Documenting your software
TL;DR - Document your code now, your colleagues and your future self would thank you for.
When it comes down to documenting any software I write, I focus on a good README file and well documented interfaces within the codebase. Most of it will be obvious to developers but I believe it is still worth mentioning.
README File
I find this file to be very important as this will be the starting point to onboard someone onto your code. The more concise and relevant the better since nobody reads long README files. Naturally, it’ll grow with the size of the project but as my history teacher used to say, “don’t waffle!”.
Generally speaking I’ll include these topics (if relevant) in a README file :
- A basic summary of the project containing it’s purpose
- The relevant environments and/or configurations
- Screenshots of the software component in actions (a picture is worth a thousand words)
- Architecture diagrams for larger projects
- For libraries, an installation guide that explain how to integrate the library to your project
- Project specific examples
For example, the README file of JSONUtilities contains all the relevant information to get started.
Documenting code (Interface Documentation)
As developers we like to write self-documenting code.
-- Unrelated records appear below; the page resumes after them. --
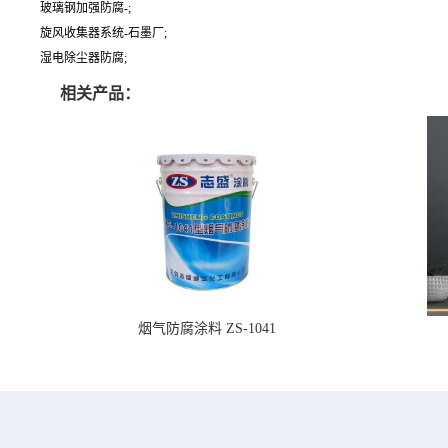
玻璃钢加强防腐-;
旋风收集器系统-石墨厂;
湿电除尘器防腐;
相关产品：
烟气防腐涂料 ZS-1041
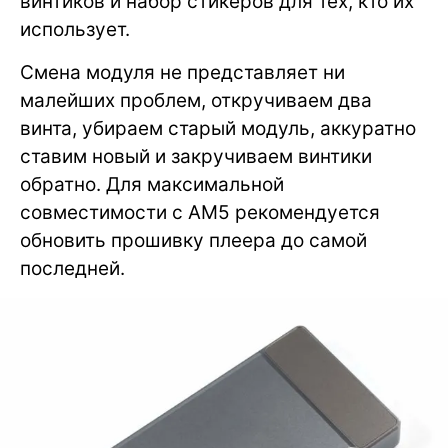
винтиков и набор стикеров для тех, кто их
использует.
Смена модуля не представляет ни
малейших проблем, откручиваем два
винта, убираем старый модуль, аккуратно
ставим новый и закручиваем винтики
обратно. Для максимальной
совместимости с AM5 рекомендуется
обновить прошивку плеера до самой
последней.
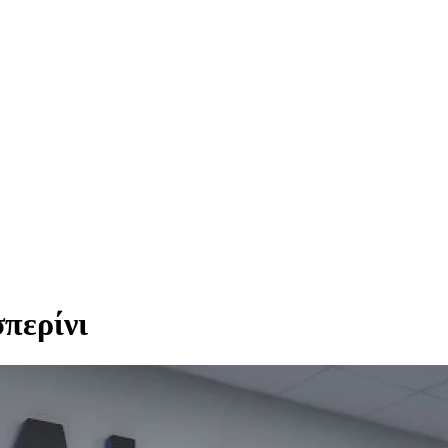
περίνι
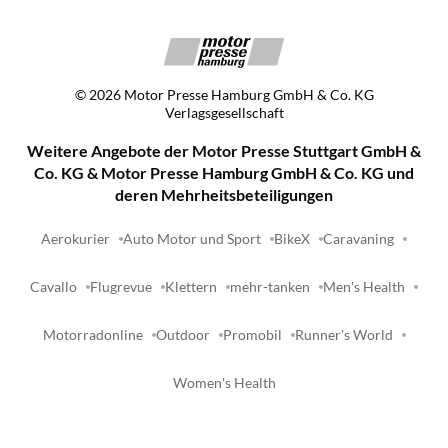
©
2026
Motor Presse Hamburg GmbH & Co. KG
Verlagsgesellschaft
Weitere Angebote der Motor Presse Stuttgart GmbH &
Co. KG & Motor Presse Hamburg GmbH & Co. KG und
deren Mehrheitsbeteiligungen
Aerokurier
Auto Motor und Sport
BikeX
Caravaning
Cavallo
Flugrevue
Klettern
mehr-tanken
Men's Health
Motorradonline
Outdoor
Promobil
Runner's World
Women's Health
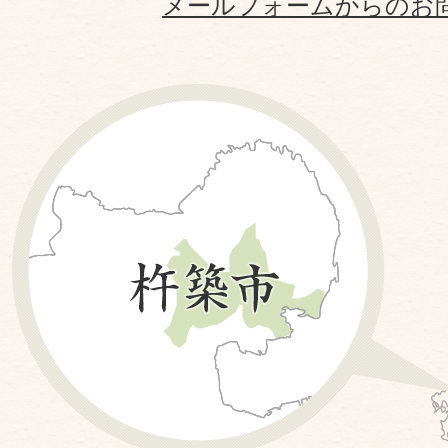
メールフォームからのお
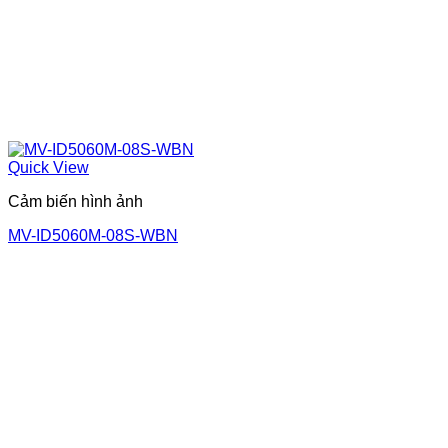
Quick View
Cảm biến hình ảnh
MV-ID5060M-08S-WBN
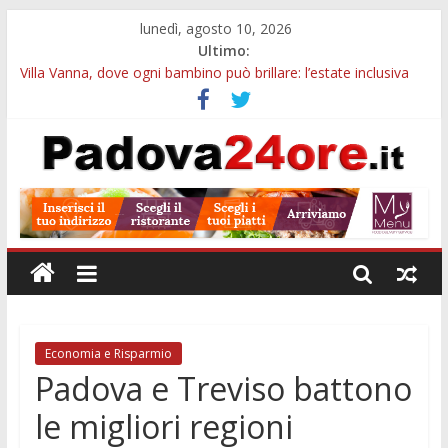
lunedì, agosto 10, 2026
Ultimo:
Premi di laurea Unipd, ad agosto scadono bandi fino a 3.290
euro per giovani studiosi
Villa Vanna, dove ogni bambino può brillare: l’estate inclusiva
del Centro Clinico Stella Polare
Notizie di Padova alle ore 10: mobilità comunale, Camera di
Commercio e bus sui Colli
I 39 scalini a Padova, il thriller di Hitchcock diventa commedia
all’Odeo Cornaro
Voucher trasporto pubblico, 200 euro per gli abbonamenti:
domande entro il 31 agosto
Economia e Risparmio
Padova e Treviso battono
le migliori regioni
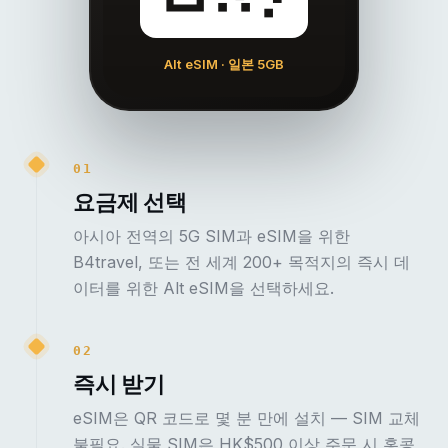
Alt eSIM · 일본 5GB
01
요금제 선택
아시아 전역의 5G SIM과 eSIM을 위한
B4travel, 또는 전 세계 200+ 목적지의 즉시 데
이터를 위한 Alt eSIM을 선택하세요.
02
즉시 받기
eSIM은 QR 코드로 몇 분 만에 설치 — SIM 교체
불필요. 실물 SIM은 HK$500 이상 주문 시 홍콩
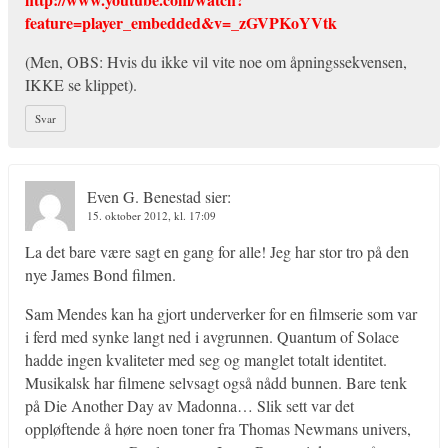
feature=player_embedded&v=_zGVPKoYVtk
(Men, OBS: Hvis du ikke vil vite noe om åpningssekvensen,
IKKE se klippet).
Svar
Even G. Benestad
sier:
15. oktober 2012, kl. 17:09
La det bare være sagt en gang for alle! Jeg har stor tro på den
nye James Bond filmen.
Sam Mendes kan ha gjort underverker for en filmserie som var
i ferd med synke langt ned i avgrunnen. Quantum of Solace
hadde ingen kvaliteter med seg og manglet totalt identitet.
Musikalsk har filmene selvsagt også nådd bunnen. Bare tenk
på Die Another Day av Madonna… Slik sett var det
oppløftende å høre noen toner fra Thomas Newmans univers,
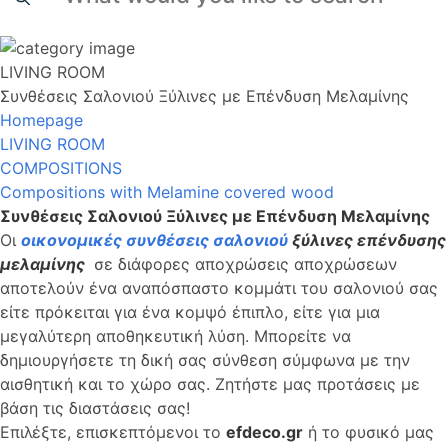
LIVING ROOM
Συνθέσεις Σαλονιού Ξύλινες με Επένδυση Μελαμίνης
Homepage
LIVING ROOM
COMPOSITIONS
Compositions with Melamine covered wood
Συνθέσεις Σαλονιού Ξύλινες με Επένδυση Μελαμίνης
Οι
οικονομικές συνθέσεις σαλονιού
ξύλινες επένδυσης
μελαμίνης
σε διάφορες αποχρώσεις αποχρώσεων
αποτελούν ένα αναπόσπαστο κομμάτι του σαλονιού σας
είτε πρόκειται για ένα κομψό έπιπλο, είτε για μια
μεγαλύτερη αποθηκευτική λύση. Μπορείτε να
δημιουργήσετε τη δική σας σύνθεση σύμφωνα με την
αισθητική και το χώρο σας. Ζητήστε μας προτάσεις με
βάση τις διαστάσεις σας!
Επιλέξτε, επισκεπτόμενοι το
efdeco
.
gr
ή το φυσικό μας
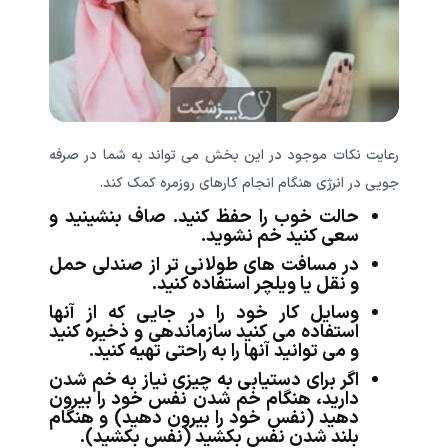
رعایت نکات موجود در این بخش می تواند به شما در صرفه
جویی در انرژی هنگام انجام کارهای روزمره کمک کند.
حالت خوب را حفظ کنید. صاف بنشینید و
سعی کنید خم نشوید.
در مسافت های طولانی تر از صندلی حمل
و نقل یا ویلچر استفاده کنید.
وسایل کار خود را در جایی که از آنها
استفاده می کنید سازماندهی و ذخیره کنید
و می توانید آنها را به راحتی تهیه کنید.
اگر برای دستیابی به چیزی نیاز به خم شدن
دارید، هنگام خم شدن نفس خود را بیرون
دهید (نفس خود را بیرون دهید) و هنگام
بلند شدن نفس بکشید (نفس بکشید).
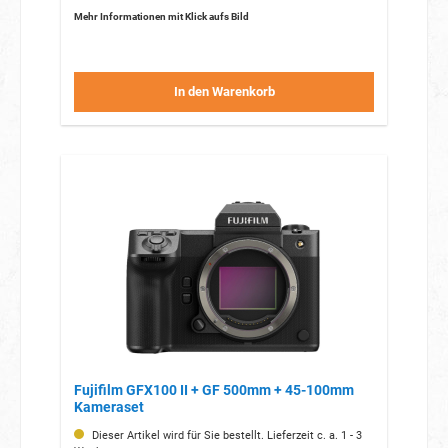
Mehr Informationen mit Klick aufs Bild
In den Warenkorb
Fujifilm GFX100 II + GF 500mm + 45-100mm
Kameraset
Dieser Artikel wird für Sie bestellt. Lieferzeit c. a. 1 - 3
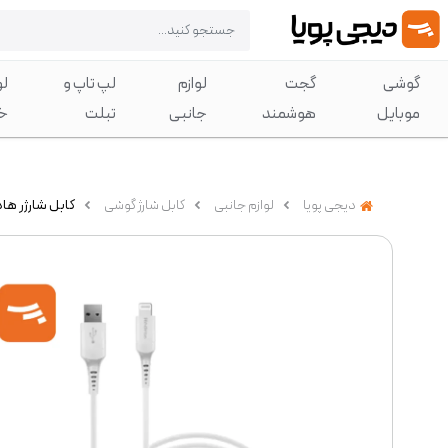
گوشی
گجت
لوازم
لپ تاپ و
لو
موبایل
هوشمند
جانبی
تبلت
خ
دیجی پویا
لوازم جانبی
کابل شارژ گوشی
کابل شارژر هادرون USB-A به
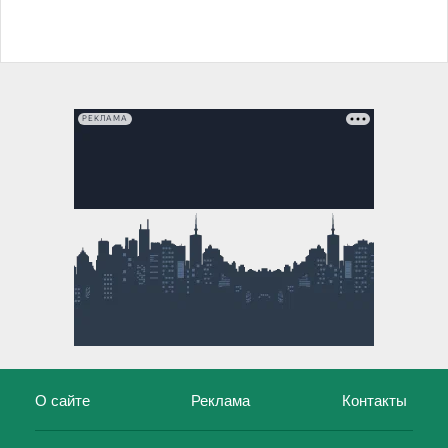
РЕКЛАМА
О сайте
Реклама
Контакты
This way it’s easy to understand what our code does. We only add comments explaining “why” something is done and not “how”. However, the interfaces should be documented to explain and define the intention of a class or a method for example. This allows for explanation of intent of what a software component should do while going through the code. For example, to understand why a class was created or what the purpose of a function is. By documenting the interfaces the contracts between software components are clearer and less prone to ambiguity when used or changed in the future. In the context of iOS/Mac development the interfaces and properties can be documented using HeaderDoc-style comments. VVDocumenter is great Xcode plugin to help with this as it prefills all the boilerplate part of the comment.
For example a code snippet of JSONDecoder.swift from JSONUtilities clearly explains what the purpose of Decodable
protocol is:
/**
* Use the Decodable protocol to support nested JSON objects
*/
public protocol Decodable {
/**
Creates a instance of struct or class from a JSONDictionary
- parameter jsonDictionary: The JSON dictionary to parse
- throws: Throws a decoding error if decoding failed
- returns: A decoded instance of the type conforming to the protocol
*/
init(jsonDictionary: JSONDictionary) throws
}
These comments can then be translated into documentation if you need to by using for example appledoc for Objective-C or Jazzy for both Swift and Objective-C.